- _Aim of the task_
Find the line with "https://github.com/igoumeninja/Joda/tree/lyon" and the line with "(saturation, contrast ...)" in the entries below; output exactly those two lines, every line between them, and no others.

- _Input_
________

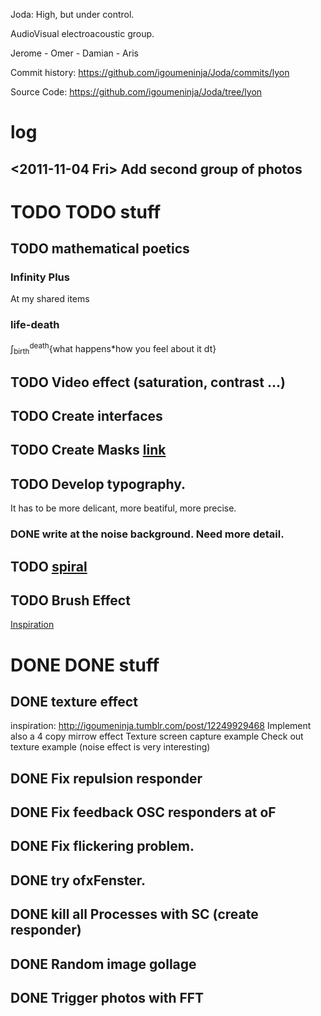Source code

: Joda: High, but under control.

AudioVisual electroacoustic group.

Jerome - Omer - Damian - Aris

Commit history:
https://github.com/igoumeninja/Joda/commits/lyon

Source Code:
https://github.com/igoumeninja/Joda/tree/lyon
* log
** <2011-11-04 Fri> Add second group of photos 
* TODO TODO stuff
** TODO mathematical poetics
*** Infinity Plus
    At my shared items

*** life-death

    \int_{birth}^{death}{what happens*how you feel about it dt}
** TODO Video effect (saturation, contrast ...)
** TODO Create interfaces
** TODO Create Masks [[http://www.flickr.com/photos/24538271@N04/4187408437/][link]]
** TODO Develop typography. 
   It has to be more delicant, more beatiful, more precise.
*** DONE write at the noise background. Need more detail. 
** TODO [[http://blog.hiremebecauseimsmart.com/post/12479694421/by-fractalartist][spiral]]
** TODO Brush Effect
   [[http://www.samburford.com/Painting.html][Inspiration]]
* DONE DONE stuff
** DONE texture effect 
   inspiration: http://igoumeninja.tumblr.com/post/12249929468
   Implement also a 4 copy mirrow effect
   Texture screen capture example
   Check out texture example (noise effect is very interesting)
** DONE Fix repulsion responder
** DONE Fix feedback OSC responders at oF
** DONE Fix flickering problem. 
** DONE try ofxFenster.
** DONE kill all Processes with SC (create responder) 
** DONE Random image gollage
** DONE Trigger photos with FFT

________

- _Result below_
https://github.com/igoumeninja/Joda/tree/lyon
* log
** <2011-11-04 Fri> Add second group of photos 
* TODO TODO stuff
** TODO mathematical poetics
*** Infinity Plus
    At my shared items

*** life-death

    \int_{birth}^{death}{what happens*how you feel about it dt}
** TODO Video effect (saturation, contrast ...)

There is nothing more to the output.